The second GEE model used diagnostic accuracy as a binary outcome with three independent variables: recognizing relevance, describing features, and a binary measure of dwell time (i.e., greater than or less than 600 ms dwell time). This GEE demonstrated the strong positive association between feature description and diagnostic accuracy, χ2 = 264.1, OR = 10.6 (95% CI: 7.9, 14.1), p < .001, relative to feature relevance, χ2 = 2.9, OR = 1.4 (95% CI: 0.9, 1.9), p = .09, or dwell time, χ2 = 0.6, OR = 0.8 (95% CI: 0.5, 1.4), p = .44. In other words, our feature description measure is about 13-times more strongly related to diagnostic accuracy than the traditional dwell time measure.

Discussion

The present study assessed error sources while trainees and attending pathologists interpreted whole slide images of breast biopsies. Participants were very likely, on about 94% of interpretations, to find critical regions while scanning slides. Likewise, participants recognized the importance of critical regions on about 68% of their interpretations. Interestingly, neither of these measures was associated with diagnostic accuracy. When examining our innovative measure of describing histological features in drawn ROIs, participants applied incorrect descriptors on 36% of their cases. This pattern was especially pronounced in trainees (41% incorrect) relative to relatively experienced attending pathologists (21% incorrect).

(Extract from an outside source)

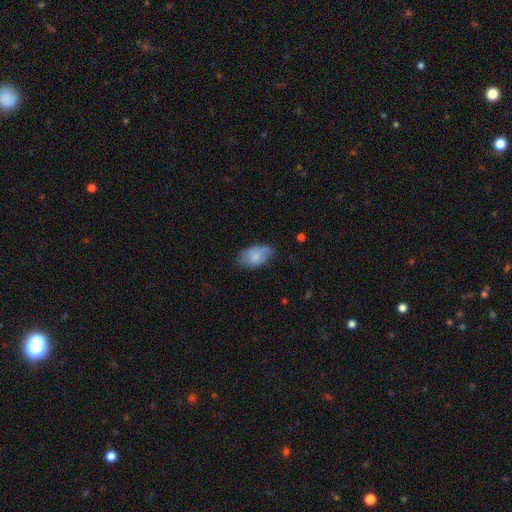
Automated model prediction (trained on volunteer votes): Morphology: type=smooth (76%); roundness=in between (93%); merging=none (60%).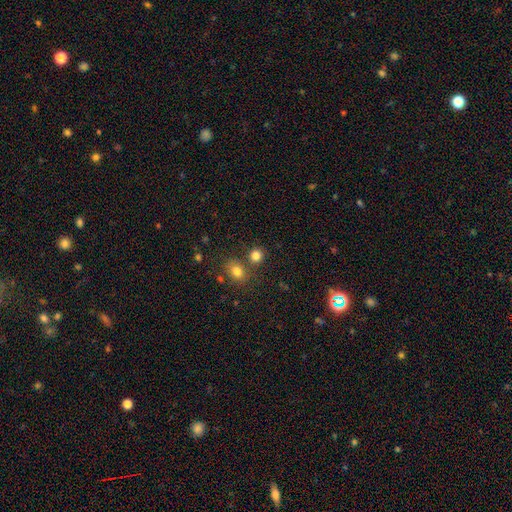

Incorrect feature description was the only variable significantly associated with diagnostic accuracy. Unsuccessful feature descriptions were associated with an accurate diagnosis only 13% of the time, whereas successful descriptions were associated with an accurate diagnosis 61% of the time. The ability to correctly describe histologic features is an important determinant of diagnostic accuracy and may be largely determined by the experience level of pathologists and their specific experience in an organ system. Teaching pathology trainees how to accurately recognize and describe histologic features may have the highest yield for achieving diagnostic accuracy during training and clinical practice.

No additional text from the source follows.